What to do:
Reproduce the records below exactly, but only between the lines holding "April 28, 2021" and "Overall, the results", inclusive.

━━━━━ Task data ━━━━━

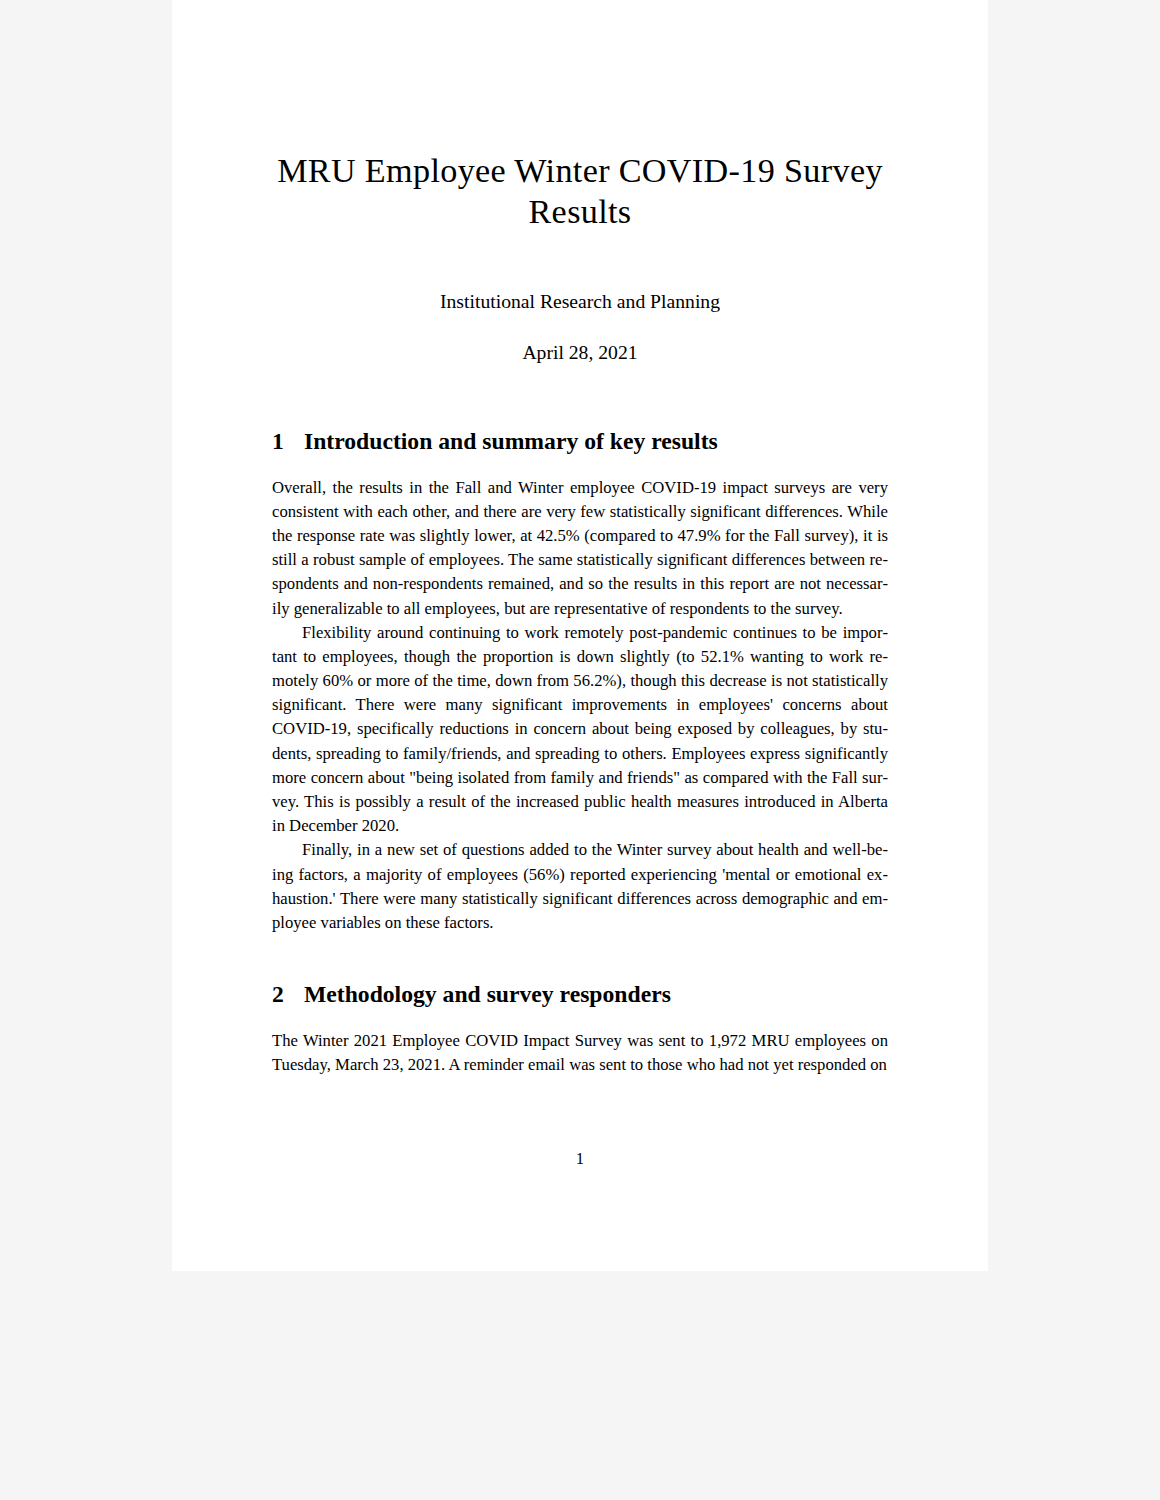MRU Employee Winter COVID-19 Survey Results
Institutional Research and Planning
April 28, 2021
1 Introduction and summary of key results
Overall, the results in the Fall and Winter employee COVID-19 impact surveys are very consistent with each other, and there are very few statistically significant differences. While the response rate was slightly lower, at 42.5% (compared to 47.9% for the Fall survey), it is still a robust sample of employees. The same statistically significant differences between respondents and non-respondents remained, and so the results in this report are not necessarily generalizable to all employees, but are representative of respondents to the survey.
Flexibility around continuing to work remotely post-pandemic continues to be important to employees, though the proportion is down slightly (to 52.1% wanting to work remotely 60% or more of the time, down from 56.2%), though this decrease is not statistically significant. There were many significant improvements in employees' concerns about COVID-19, specifically reductions in concern about being exposed by colleagues, by students, spreading to family/friends, and spreading to others. Employees express significantly more concern about "being isolated from family and friends" as compared with the Fall survey. This is possibly a result of the increased public health measures introduced in Alberta in December 2020.
Finally, in a new set of questions added to the Winter survey about health and well-being factors, a majority of employees (56%) reported experiencing 'mental or emotional exhaustion.' There were many statistically significant differences across demographic and employee variables on these factors.
2 Methodology and survey responders
The Winter 2021 Employee COVID Impact Survey was sent to 1,972 MRU employees on Tuesday, March 23, 2021. A reminder email was sent to those who had not yet responded on
1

━━━━━

Reply:
April 28, 2021
1 Introduction and summary of key results
Overall, the results in the Fall and Winter employee COVID-19 impact surveys are very consistent with each other, and there are very few statistically significant differences. While the response rate was slightly lower, at 42.5% (compared to 47.9% for the Fall survey), it is still a robust sample of employees. The same statistically significant differences between respondents and non-respondents remained, and so the results in this report are not necessarily generalizable to all employees, but are representative of respondents to the survey.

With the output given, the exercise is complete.